Airflow on Kubernetes, Part 2: The Metadata Database and PgBouncer
Why Airflow opens so many connections, how to size the SQLAlchemy pool, and why PgBouncer in transaction mode is non-negotiable for Postgres.
The metadata database is the one stateful thing Airflow cannot run without, and on Kubernetes it’s the component most likely to fall over under load, not because the queries are heavy, but because of how many connections Airflow opens. This part explains where those connections come from, how to size the SQLAlchemy pool, and why PgBouncer is mandatory rather than optional for any serious Postgres deployment.
Why Airflow hammers Postgres connection counts
PgBouncer earned its place in this stack for one concrete reason: Airflow opens a connection per task, and a busy cluster opens enough of them to take an RDS instance down. Postgres uses a process-per-connection model and every open connection is a separate backend process with its own memory so it’s the number of connections, not the weight of the queries, that saturates the database first.

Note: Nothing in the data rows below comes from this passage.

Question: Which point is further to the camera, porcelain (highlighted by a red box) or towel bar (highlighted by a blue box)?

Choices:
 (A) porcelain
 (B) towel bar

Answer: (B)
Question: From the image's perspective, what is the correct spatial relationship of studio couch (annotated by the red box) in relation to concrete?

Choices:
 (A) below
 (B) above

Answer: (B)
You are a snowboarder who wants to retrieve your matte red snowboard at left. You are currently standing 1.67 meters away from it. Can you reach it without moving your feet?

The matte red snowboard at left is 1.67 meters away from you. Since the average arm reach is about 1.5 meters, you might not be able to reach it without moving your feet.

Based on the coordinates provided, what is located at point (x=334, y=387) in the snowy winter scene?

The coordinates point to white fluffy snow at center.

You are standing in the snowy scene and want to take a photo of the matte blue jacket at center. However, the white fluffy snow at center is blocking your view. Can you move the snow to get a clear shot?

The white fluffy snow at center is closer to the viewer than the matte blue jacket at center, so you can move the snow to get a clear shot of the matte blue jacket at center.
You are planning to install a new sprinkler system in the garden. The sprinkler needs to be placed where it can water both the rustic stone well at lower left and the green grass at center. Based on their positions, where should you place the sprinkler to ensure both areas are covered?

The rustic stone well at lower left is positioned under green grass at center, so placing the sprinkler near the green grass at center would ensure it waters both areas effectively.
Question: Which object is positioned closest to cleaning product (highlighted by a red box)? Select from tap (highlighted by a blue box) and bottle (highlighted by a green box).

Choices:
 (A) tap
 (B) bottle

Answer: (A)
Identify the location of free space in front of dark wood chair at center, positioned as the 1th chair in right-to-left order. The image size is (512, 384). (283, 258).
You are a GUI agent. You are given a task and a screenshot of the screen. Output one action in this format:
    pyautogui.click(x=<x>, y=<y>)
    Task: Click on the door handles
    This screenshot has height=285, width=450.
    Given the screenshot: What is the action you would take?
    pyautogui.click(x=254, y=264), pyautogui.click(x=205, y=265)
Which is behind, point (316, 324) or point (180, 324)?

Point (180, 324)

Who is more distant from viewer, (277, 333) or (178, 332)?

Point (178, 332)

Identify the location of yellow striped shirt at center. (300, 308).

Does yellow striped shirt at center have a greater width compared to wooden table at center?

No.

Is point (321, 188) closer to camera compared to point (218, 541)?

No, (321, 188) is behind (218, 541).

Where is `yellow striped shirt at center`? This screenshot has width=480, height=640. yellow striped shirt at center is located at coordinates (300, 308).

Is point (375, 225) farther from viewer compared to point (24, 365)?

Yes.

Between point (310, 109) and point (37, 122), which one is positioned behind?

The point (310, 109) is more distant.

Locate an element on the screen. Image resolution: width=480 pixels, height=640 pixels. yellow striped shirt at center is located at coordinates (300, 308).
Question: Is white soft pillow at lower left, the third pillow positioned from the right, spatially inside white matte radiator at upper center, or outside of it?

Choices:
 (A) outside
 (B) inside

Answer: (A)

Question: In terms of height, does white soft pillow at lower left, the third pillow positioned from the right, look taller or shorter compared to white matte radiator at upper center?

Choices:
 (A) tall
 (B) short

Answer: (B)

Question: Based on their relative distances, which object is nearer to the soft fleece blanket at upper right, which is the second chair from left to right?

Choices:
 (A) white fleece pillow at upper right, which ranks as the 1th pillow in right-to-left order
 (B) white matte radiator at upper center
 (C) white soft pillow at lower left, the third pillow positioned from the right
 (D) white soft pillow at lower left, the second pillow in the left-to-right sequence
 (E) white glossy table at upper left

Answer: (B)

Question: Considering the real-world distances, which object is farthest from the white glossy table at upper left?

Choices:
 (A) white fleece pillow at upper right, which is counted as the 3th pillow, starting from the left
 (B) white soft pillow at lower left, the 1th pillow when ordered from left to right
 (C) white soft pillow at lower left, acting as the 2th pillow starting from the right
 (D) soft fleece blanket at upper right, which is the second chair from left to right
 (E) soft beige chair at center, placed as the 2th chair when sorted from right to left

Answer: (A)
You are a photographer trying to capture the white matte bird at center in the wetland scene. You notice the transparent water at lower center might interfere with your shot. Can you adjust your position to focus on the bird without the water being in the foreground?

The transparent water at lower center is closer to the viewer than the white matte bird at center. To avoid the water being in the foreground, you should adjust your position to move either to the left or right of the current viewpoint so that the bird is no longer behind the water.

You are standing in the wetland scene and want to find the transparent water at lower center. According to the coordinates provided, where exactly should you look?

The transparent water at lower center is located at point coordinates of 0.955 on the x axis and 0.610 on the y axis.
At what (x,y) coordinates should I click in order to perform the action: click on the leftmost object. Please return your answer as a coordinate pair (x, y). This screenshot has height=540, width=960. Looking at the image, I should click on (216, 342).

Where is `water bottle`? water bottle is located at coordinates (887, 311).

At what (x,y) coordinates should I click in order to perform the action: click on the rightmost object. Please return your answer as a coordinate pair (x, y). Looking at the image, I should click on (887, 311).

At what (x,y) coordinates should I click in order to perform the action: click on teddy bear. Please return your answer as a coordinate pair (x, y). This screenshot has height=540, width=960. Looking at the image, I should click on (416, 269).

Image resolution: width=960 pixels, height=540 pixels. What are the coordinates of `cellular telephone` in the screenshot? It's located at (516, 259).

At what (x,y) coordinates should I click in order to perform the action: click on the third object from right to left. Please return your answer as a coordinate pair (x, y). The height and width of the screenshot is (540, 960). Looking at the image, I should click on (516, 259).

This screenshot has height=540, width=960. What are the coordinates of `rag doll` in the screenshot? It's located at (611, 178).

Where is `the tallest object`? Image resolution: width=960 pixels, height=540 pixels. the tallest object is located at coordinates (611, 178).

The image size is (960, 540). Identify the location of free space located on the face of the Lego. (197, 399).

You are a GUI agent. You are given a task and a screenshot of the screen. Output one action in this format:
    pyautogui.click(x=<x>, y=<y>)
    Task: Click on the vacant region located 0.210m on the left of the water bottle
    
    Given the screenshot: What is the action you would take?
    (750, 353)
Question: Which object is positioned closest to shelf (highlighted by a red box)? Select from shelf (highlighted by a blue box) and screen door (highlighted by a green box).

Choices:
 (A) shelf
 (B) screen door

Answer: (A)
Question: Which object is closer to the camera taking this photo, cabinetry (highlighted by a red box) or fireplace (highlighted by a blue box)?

The Airflow docs say it directly:
“Airflow is known especially in high-performance setup to open many connections to metadata database. This might cause problems for Postgres resource usage, because in Postgres, each connection creates a new process and it makes Postgres resource-hungry when a lot of connections are opened. Therefore we recommend to use PGBouncer as database proxy for all Postgres production installations.” Set up a Database Backend
And the Helm chart’s production guide makes the same point:
“Due to distributed nature of Airflow, it can open a lot of database connections. Using a connection pooler can significantly reduce the number of open connections on the database.” - Helm production guide → PgBouncer
That’s the entire motivation for the pooler: multiplex a large, spiky number of client connections — one per running task, plus every server component — onto a small, fixed set of real Postgres backends. With Celery, every running task talks to the database, so your peak connection count tracks your peak task concurrency. Scale concurrency up and RDS marches toward max_connections and starts refusing connections — the whole instance gets overwhelmed by connection count long before CPU or IO is the bottleneck. PgBouncer is how you decouple the two: collapse ~100 client connections onto ~10 real backends so concurrency stops being a database-killer.
Version note. This per-task connection pressure is most acute on Airflow 2, where workers and tasks open metadata-DB connections directly. Airflow 3 isolates workers behind the Execution API, so task pods no longer open their own metadata connections — but the server components (scheduler, DAG processor, triggerer, API server) still each hold a pool, and the Celery result backend still needs connections, so PgBouncer remains the right call. If you sized PgBouncer on Airflow 2 to survive task concurrency, expect that pressure to drop after upgrading to 3.x.
Two databases, two pools
A Celery-based deployment actually puts two distinct kinds of connection on Postgres, and the chart pools them separately:
- The metadata database — task and DAG state, the scheduler’s bookkeeping, connections/variables, and XCom rows. This is
sql_alchemy_conn, pooled bypgbouncer.metadataPoolSize(default 10). This is the connection that “manages the tasks.” - The Celery result backend — where workers write the result/return state of each executed task so the scheduler can collect the outcome. This is
[celery] result_backend, pooled bypgbouncer.resultBackendPoolSize(default 5). This is the connection that carries task output back. (config ref → celery, helm production guide)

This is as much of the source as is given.